Teamsters Local 237 president Gregory Floyd filed a complaint with the city’s Office of Labor Relations asking the Adams administration to “stop and desist” from placing migrants in city schools. The complaint alleges that the school’s security agents are incapable of dealing with migrants and that the move violates collective agreements.
Some of the migrants brought to New York City are sent to the north of the state, where the situation is less critical. Although the residents of those areas do not really like this approach.
On the subject: Where immigrants can find free lawyers, housing assistance and guarantors
Scandals and courts
Orange County is located approximately 60 miles (96.5 km) from New York City. There, a scandal erupted when 82 migrants were taken by bus from New York to the Crossroads Hotel in Newburgh. Eric Adams did not notify the state police, the local sheriff, or Hokul of their shipment.

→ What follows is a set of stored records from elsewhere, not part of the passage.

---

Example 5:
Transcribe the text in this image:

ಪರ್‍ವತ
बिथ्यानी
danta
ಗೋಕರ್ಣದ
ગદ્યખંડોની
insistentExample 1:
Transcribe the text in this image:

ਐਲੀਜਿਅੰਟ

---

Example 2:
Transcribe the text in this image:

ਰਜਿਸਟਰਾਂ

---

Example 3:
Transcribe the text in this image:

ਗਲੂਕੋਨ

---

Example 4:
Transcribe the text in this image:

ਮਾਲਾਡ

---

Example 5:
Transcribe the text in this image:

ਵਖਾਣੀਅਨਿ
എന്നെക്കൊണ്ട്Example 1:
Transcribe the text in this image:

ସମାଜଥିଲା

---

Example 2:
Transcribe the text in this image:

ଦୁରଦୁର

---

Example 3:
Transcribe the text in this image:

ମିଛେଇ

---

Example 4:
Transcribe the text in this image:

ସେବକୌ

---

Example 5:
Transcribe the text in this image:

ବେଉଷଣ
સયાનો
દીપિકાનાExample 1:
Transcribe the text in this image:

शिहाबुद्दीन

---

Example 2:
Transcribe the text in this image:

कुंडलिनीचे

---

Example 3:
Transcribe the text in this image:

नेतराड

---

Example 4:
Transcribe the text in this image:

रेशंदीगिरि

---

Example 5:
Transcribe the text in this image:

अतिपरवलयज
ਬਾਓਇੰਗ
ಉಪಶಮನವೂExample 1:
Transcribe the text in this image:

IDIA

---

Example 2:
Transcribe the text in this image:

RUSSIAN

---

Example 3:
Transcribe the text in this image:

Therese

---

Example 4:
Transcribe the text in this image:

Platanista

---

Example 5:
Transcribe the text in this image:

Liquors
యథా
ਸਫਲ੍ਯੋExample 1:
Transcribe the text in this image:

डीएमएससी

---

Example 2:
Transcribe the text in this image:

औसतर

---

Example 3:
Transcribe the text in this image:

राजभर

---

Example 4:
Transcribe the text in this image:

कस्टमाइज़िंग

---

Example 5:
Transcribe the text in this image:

“This is an unprofessional way of doing it; things could have gone a lot easier,” said Orange County Executive Steve Neuhaus.
He noted that Adams at first told him that he would send 60 male migrants to the district, but after a few days he said that no one would be taken to Orange. But then Neuhaus got a call and was told that the bus was already pulling up to the hotel. According to him, Hokul is trying very hard to solve the situation, but “the authorities of New York City have gone crazy.”
Orange County is suing the City of New York and the Crossroads Hotel to stop hosting migrants. The City of Newburgh, New York, has also filed a lawsuit and requested a temporary restraining order against the owner of the Crossroads Hotel, demanding an immediate end to the hotel’s “deliberate, dangerous and illegal conversion” of the hotel into migrant housing.
Neuhaus said he’s not opposed to the arrival of immigrants in the county, but wants them to pass screenings and not just settle in huge groups in local hotels.